**WORK TO BE COMPLETED:** In the entries that follow, the lines from the one with "left back paw: (225, 321)" through the one with "right front paw: (497, 419)" are the ones to write out, exactly and with both ends included. Nothing else should appear.

Stored data entries
**********

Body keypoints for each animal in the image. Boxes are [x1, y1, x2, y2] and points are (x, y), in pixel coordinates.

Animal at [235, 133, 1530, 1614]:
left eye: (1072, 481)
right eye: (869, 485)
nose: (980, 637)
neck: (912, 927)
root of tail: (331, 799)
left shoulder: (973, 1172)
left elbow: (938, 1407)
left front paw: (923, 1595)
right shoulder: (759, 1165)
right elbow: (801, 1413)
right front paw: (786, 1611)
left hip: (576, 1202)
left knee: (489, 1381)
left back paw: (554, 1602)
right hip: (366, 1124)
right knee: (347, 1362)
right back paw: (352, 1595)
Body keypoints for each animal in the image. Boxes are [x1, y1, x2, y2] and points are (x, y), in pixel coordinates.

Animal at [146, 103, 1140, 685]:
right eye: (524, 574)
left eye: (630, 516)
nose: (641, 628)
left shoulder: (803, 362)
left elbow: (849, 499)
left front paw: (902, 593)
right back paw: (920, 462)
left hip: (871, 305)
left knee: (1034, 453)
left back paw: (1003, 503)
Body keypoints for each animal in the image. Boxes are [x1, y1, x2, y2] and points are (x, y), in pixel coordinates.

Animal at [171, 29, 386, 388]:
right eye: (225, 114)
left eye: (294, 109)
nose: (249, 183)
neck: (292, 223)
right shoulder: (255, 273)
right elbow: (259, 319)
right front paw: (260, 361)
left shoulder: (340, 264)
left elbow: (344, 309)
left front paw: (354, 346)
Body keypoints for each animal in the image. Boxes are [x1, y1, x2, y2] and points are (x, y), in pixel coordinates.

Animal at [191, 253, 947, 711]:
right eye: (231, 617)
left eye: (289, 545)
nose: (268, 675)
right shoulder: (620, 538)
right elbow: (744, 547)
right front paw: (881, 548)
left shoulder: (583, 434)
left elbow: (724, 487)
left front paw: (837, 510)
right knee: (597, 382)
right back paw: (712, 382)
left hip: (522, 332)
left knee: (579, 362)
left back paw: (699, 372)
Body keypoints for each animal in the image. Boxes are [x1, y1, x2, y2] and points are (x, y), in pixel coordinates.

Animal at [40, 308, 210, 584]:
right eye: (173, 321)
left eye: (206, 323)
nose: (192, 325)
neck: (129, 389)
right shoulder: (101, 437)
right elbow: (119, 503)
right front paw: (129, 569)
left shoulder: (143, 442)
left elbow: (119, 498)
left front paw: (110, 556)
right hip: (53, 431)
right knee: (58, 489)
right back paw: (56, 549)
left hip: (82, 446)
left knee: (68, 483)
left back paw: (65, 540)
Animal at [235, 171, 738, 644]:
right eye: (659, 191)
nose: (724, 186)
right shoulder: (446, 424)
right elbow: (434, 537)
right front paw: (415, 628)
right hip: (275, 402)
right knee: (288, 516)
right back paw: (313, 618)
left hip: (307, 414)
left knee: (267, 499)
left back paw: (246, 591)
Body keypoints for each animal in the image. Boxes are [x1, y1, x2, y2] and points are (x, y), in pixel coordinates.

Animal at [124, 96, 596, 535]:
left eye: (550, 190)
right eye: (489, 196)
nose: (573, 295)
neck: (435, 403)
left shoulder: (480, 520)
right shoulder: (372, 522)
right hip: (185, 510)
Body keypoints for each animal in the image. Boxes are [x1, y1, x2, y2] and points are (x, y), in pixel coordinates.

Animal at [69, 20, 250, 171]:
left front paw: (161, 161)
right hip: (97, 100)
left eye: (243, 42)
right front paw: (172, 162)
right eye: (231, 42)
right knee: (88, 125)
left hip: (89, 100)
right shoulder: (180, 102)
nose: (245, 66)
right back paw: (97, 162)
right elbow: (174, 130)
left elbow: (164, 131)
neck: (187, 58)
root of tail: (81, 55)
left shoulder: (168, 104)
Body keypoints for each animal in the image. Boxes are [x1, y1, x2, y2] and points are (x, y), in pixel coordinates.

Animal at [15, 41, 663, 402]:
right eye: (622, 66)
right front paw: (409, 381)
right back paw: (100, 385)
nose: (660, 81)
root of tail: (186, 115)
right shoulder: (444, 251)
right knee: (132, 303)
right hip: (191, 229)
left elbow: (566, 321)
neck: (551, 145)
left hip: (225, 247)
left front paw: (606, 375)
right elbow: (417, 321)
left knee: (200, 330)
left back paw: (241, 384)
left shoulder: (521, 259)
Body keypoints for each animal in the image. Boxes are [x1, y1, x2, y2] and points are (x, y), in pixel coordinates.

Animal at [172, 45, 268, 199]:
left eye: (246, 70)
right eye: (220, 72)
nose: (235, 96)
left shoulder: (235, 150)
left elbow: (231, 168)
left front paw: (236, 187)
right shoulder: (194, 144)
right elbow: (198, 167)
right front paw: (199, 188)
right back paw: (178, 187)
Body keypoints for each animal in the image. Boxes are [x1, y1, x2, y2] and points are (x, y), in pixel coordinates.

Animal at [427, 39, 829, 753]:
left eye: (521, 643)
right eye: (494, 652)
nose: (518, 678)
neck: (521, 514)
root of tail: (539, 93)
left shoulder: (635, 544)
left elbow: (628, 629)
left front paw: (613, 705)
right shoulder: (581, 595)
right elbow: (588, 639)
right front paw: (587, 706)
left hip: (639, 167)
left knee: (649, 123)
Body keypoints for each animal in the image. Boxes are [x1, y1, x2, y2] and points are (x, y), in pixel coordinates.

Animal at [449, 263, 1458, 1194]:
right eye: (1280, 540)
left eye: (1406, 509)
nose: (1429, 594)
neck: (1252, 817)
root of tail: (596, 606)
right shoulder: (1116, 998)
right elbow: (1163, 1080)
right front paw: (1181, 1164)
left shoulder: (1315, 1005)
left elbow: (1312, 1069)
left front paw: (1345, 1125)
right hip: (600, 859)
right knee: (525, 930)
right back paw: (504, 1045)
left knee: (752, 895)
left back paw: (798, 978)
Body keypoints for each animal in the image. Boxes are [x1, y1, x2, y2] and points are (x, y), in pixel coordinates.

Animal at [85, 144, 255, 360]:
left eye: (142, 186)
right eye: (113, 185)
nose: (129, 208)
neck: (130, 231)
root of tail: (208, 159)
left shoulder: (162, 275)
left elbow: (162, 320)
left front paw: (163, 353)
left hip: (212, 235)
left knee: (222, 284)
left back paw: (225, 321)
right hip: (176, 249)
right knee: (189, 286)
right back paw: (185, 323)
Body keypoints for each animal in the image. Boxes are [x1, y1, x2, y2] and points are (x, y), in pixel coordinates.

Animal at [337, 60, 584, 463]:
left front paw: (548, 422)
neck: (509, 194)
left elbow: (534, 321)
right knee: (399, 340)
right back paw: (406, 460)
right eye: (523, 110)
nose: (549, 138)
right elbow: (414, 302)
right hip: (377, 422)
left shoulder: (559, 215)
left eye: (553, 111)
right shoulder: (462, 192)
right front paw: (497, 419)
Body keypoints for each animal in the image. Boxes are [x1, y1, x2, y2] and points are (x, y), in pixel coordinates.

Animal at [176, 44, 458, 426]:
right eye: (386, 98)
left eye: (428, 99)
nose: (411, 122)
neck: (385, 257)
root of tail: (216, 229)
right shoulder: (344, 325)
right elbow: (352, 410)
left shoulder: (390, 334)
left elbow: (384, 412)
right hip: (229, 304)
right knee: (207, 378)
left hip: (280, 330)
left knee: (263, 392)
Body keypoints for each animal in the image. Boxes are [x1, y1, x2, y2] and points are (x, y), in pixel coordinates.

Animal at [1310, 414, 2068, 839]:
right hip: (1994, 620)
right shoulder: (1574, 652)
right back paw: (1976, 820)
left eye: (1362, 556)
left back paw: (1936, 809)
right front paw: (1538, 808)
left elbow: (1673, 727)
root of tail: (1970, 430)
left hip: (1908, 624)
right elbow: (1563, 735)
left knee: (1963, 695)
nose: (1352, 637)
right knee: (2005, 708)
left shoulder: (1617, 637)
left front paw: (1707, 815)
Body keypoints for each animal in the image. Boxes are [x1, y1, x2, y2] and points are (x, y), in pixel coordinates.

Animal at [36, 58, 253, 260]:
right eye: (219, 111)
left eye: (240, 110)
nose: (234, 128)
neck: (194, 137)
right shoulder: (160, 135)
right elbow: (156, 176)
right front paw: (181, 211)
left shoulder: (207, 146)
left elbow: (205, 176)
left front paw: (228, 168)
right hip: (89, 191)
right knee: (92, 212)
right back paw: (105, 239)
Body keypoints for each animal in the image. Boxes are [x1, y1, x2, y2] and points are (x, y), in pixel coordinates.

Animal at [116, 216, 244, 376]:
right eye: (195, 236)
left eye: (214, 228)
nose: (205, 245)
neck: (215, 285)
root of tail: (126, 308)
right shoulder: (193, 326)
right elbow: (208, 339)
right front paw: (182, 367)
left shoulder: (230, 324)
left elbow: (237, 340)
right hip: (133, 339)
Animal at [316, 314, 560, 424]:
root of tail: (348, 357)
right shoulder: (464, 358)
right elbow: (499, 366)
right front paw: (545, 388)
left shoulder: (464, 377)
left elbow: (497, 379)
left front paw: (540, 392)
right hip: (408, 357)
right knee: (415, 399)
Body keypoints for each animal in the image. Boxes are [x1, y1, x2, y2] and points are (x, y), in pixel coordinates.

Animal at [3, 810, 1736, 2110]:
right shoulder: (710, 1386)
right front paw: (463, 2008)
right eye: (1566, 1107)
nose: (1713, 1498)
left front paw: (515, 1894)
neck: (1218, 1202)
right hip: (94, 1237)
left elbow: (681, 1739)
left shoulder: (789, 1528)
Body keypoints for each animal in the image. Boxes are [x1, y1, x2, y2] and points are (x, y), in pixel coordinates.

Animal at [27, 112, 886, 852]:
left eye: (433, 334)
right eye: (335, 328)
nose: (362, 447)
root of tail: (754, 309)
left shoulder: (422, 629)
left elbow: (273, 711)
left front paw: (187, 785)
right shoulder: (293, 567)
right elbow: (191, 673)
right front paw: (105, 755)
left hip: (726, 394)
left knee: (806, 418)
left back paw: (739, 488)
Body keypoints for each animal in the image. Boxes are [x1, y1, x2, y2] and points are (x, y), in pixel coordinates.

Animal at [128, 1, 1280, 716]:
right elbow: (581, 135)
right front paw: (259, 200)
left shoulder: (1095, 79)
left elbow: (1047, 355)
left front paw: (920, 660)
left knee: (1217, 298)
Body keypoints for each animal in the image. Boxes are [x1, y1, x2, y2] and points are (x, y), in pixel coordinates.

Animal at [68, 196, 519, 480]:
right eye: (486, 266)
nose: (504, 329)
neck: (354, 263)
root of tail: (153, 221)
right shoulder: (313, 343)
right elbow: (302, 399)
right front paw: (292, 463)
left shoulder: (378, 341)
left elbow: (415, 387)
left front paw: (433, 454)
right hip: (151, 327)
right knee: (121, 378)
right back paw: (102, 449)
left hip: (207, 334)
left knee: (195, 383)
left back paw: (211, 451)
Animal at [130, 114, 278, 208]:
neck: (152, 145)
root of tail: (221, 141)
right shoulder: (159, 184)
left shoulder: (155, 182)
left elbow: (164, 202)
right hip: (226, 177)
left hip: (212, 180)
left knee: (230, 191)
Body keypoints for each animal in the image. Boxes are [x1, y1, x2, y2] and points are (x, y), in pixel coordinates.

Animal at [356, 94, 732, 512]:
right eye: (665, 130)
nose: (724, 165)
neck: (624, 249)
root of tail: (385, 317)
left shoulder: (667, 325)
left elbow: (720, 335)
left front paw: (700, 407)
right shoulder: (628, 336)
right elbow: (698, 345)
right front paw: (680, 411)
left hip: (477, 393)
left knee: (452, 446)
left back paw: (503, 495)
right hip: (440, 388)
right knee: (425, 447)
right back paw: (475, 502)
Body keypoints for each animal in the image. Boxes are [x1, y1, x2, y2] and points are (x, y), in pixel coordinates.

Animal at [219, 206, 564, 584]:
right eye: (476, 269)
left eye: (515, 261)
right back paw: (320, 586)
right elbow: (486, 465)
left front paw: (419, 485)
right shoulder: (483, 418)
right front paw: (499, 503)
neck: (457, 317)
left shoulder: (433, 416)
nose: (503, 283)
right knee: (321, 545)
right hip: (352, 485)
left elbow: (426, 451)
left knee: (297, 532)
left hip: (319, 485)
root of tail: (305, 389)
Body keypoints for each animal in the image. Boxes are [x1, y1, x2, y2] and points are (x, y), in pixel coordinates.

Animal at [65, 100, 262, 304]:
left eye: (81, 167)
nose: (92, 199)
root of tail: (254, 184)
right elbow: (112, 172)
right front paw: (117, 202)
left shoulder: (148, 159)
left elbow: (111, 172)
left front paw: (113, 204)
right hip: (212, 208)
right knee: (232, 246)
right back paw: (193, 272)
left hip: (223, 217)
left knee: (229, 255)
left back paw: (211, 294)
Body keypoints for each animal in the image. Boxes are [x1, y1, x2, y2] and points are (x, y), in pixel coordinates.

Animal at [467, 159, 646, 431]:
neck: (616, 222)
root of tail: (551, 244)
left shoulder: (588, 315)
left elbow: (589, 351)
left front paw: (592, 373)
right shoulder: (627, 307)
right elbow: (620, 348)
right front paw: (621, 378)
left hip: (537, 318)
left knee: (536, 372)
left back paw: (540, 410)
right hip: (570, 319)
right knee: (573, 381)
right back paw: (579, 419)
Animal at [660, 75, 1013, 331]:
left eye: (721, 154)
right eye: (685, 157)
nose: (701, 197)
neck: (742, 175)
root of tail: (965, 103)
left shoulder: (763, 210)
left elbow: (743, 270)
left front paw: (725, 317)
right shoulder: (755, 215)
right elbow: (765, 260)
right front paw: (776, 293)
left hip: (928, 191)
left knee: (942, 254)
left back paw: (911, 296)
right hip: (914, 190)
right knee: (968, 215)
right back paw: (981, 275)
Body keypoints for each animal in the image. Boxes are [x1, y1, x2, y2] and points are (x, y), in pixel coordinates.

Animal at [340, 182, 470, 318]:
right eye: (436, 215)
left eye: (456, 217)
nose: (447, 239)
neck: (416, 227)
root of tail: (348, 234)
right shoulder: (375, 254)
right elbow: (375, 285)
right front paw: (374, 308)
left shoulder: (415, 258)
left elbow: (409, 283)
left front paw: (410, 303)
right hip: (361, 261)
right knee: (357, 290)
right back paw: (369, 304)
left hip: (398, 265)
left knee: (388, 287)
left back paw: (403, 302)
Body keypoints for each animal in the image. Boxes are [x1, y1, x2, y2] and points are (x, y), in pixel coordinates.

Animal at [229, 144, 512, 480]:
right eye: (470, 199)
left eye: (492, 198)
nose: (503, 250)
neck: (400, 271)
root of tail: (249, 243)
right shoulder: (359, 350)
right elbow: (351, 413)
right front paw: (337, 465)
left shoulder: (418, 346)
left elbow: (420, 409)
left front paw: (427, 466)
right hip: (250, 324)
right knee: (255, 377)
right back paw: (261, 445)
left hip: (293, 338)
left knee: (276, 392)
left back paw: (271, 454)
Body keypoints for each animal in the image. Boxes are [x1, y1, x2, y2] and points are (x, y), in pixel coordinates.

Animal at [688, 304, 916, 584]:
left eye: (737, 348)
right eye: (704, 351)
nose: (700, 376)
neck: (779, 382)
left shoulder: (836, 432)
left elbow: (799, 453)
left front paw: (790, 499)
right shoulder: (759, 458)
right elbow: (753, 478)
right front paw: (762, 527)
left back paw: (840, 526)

**********

**TASK ANSWER:**
left back paw: (225, 321)
right hip: (176, 249)
right knee: (189, 286)
right back paw: (185, 323)
Body keypoints for each animal in the image. Boxes are [x1, y1, x2, y2] and points are (x, y), in pixel coordinates.

Animal at [337, 60, 584, 463]:
left front paw: (548, 422)
neck: (509, 194)
left elbow: (534, 321)
right knee: (399, 340)
right back paw: (406, 460)
right eye: (523, 110)
nose: (549, 138)
right elbow: (414, 302)
right hip: (377, 422)
left shoulder: (559, 215)
left eye: (553, 111)
right shoulder: (462, 192)
right front paw: (497, 419)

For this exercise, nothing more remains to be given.